I blogged yesterday (see below) about problems in coding open-ended responses to survey political knowledge questions. I used the Nancy Pelosi question as an example. The "correct" response, from a scholarly standpoint, would have respondents identify her as Speaker of the House, but I also argued that it was equally correct to identify her as a congresswoman, a member of the House, and a lot of other answers that in the past would have been coded as "incorrect" in the American National Election Studies dataset.
Go back to yesterday's post for links to ANES data, the newly released raw open-ended responses, and other important points of interest, especially problems with earlier coding.

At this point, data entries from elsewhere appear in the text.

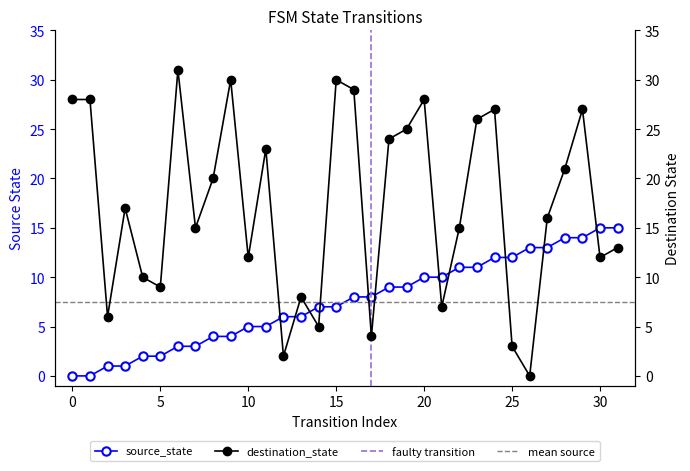

What is the total value across all series at 27?

29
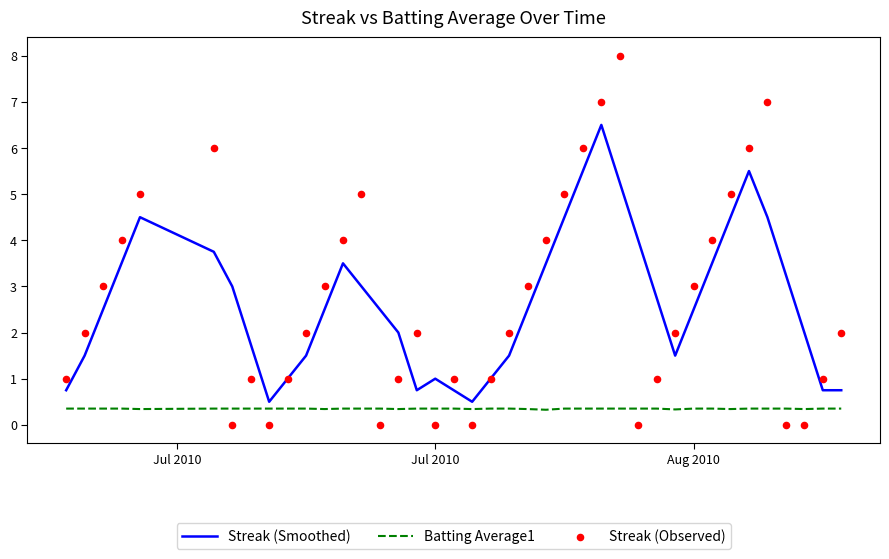

What are all the series names shown in the legend?

Streak (Smoothed), Batting Average1, Streak (Observed)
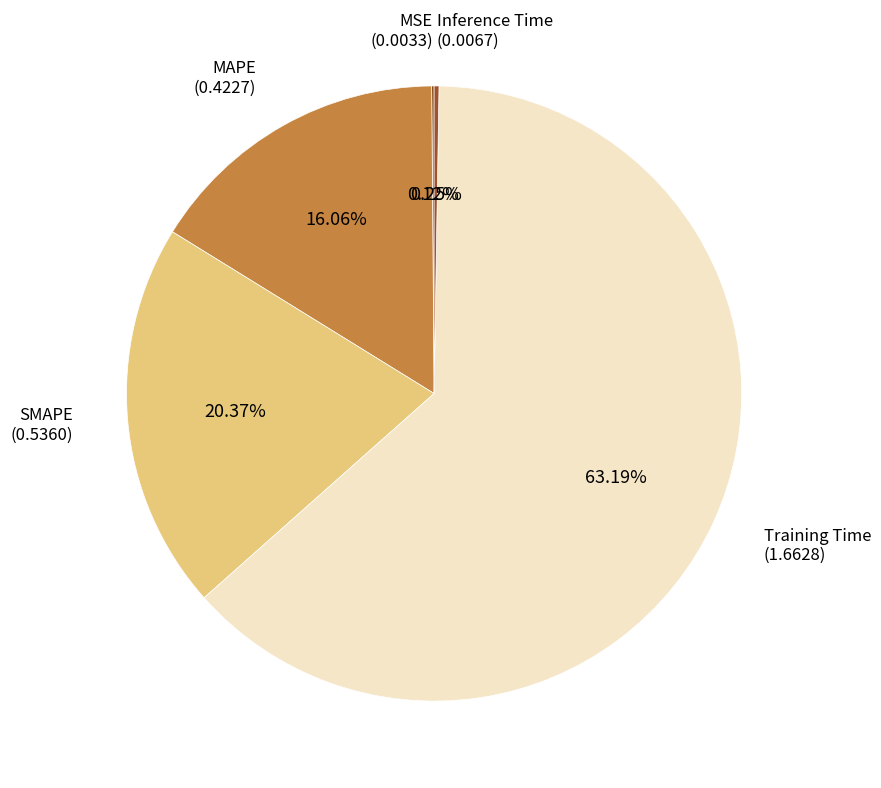

To the nearest percent, what is the average slice percentage?

20%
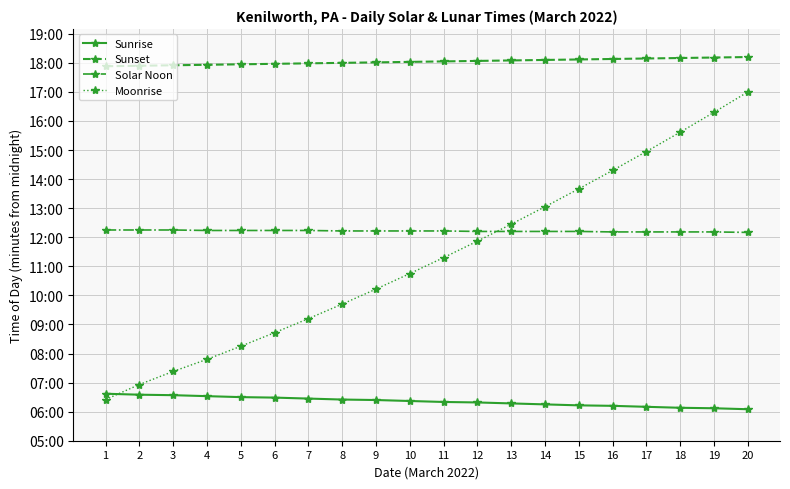

True or false: Moonrise has more than 2 interior local peaks.

False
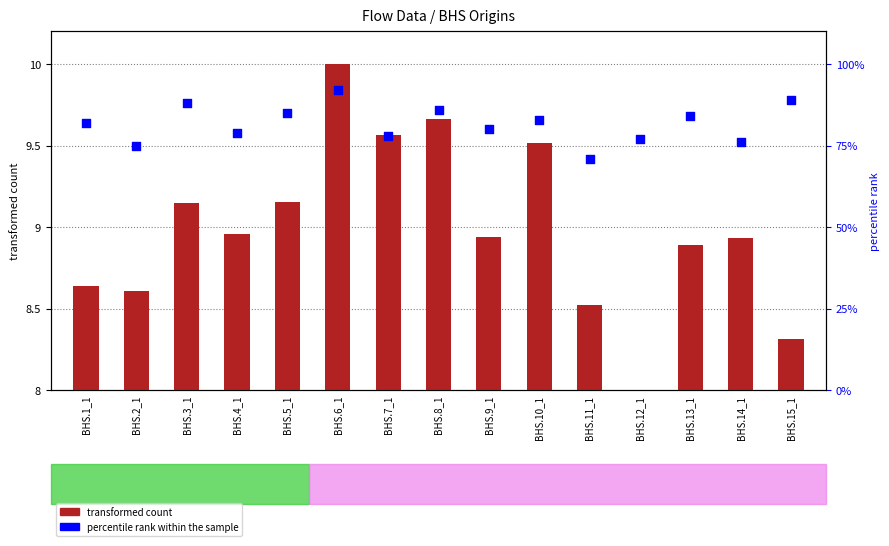

Which series has the widest spread of Y values?

percentile rank within the sample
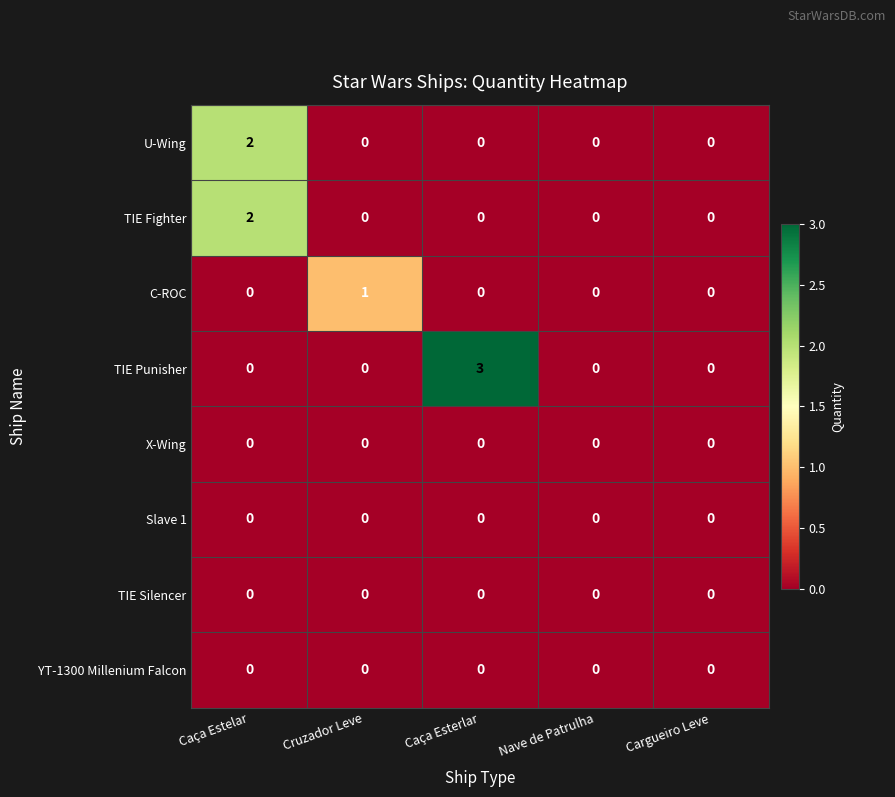

Which series has the largest total across all categories?

TIE Punisher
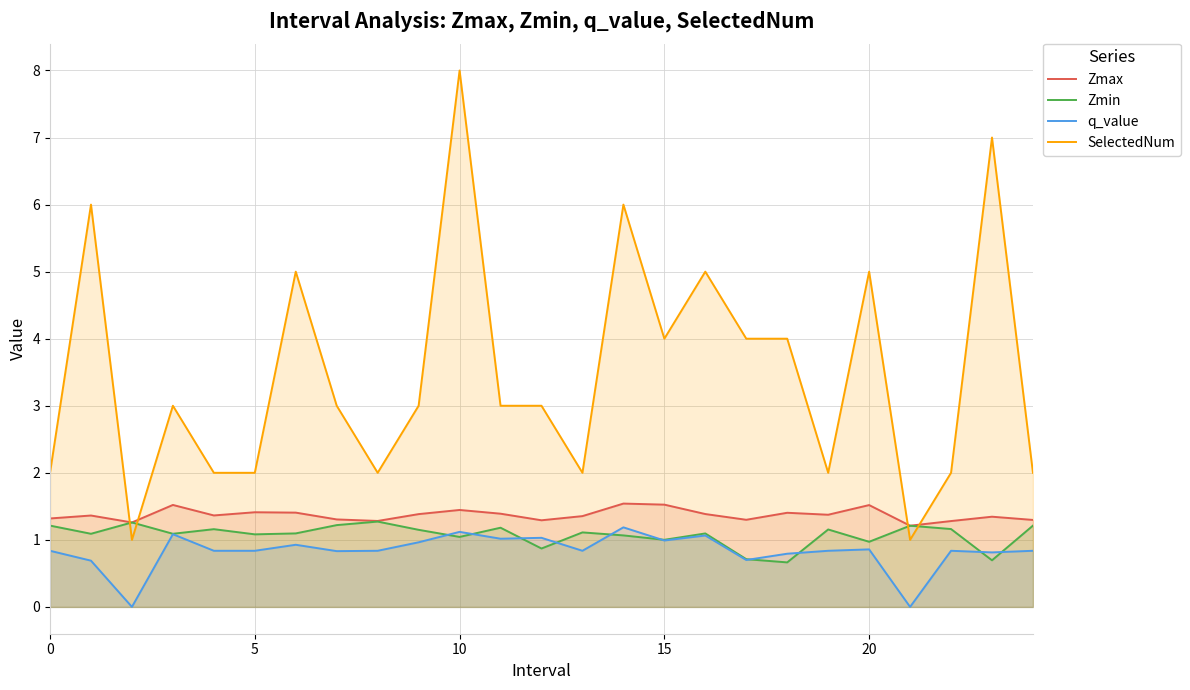

Which series has the largest total across all categories?

SelectedNum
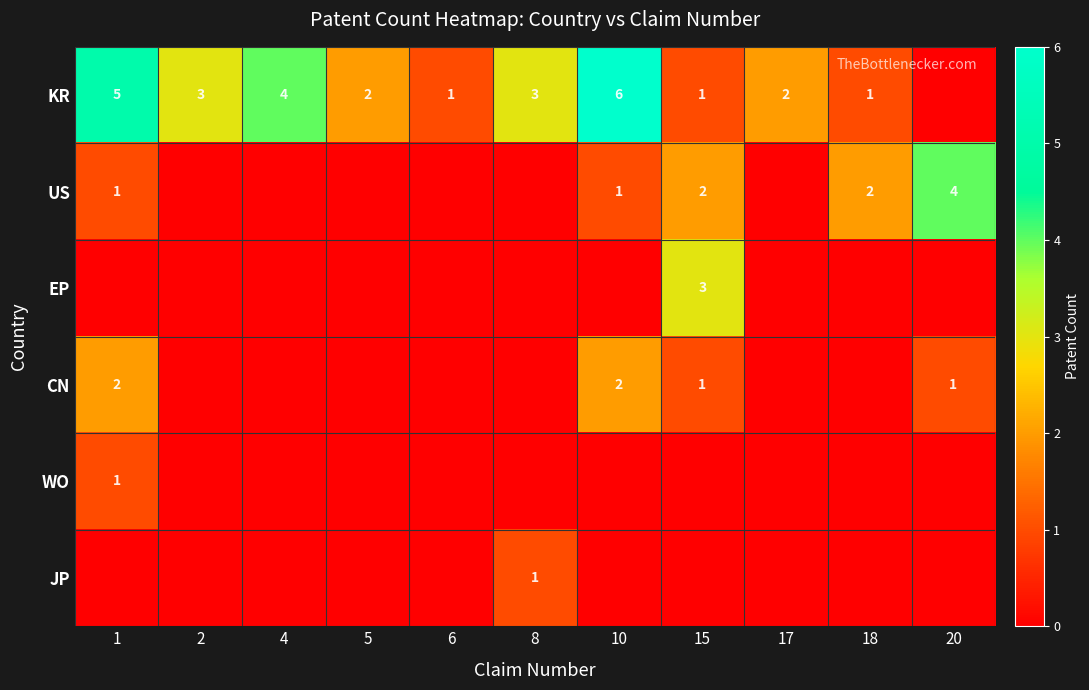

How many series are shown in this chart?

6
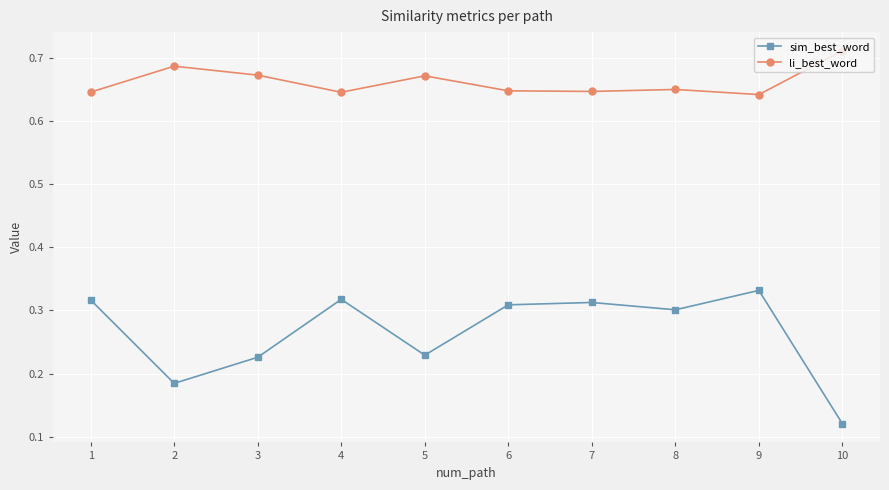

Which series has the largest range (max minus min)?

sim_best_word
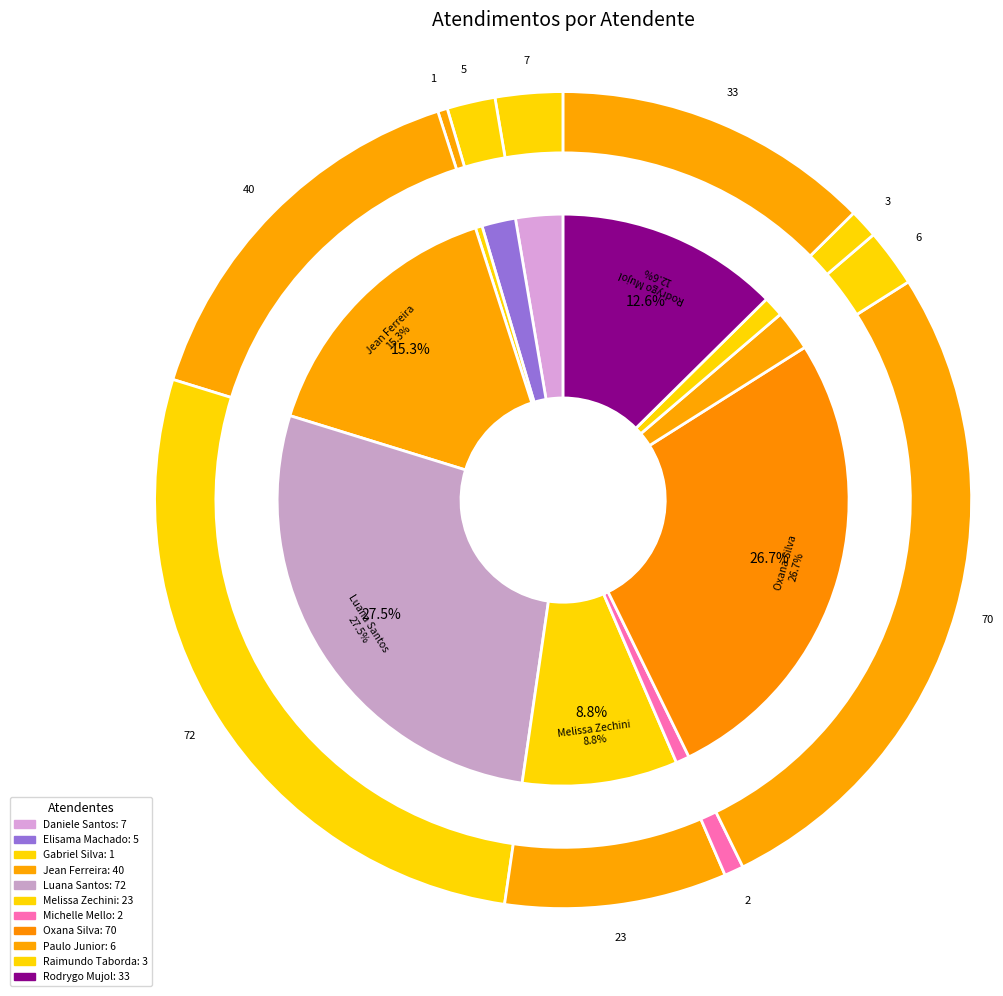

To the nearest percent, what is the average slice percentage?

9%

We don't know exactly how ANES staff will code these answers, but when release the next version of the 2008 pre- and post-election data, I'll do a comparison then. Today I offer an alternative Specificity approach to coding. It's simple. Anything resembling "Speaker of the House," given its specificity, gets coded as the highest, most correct, response. Let's call it a "3" for the sake of argument. Identifying Pelosi as a member of the House, while correct, loses that specificity, so it gets a "2." Calling her a politician or something similar, that's correct in a vague sort of way, so it scores a "1." And getting it wrong, that's a "0."
Missing and refusals get their own special codes. Scholarly typically recode a refusal to be the same as an "incorrect" response. That's a different problem for a different day.
My specificity method provides greater data range. If someone doesn't like it, they can collapse the resulting codes into any method that strikes them as useful, especially if they're comparing answers in 2008 with some previous year.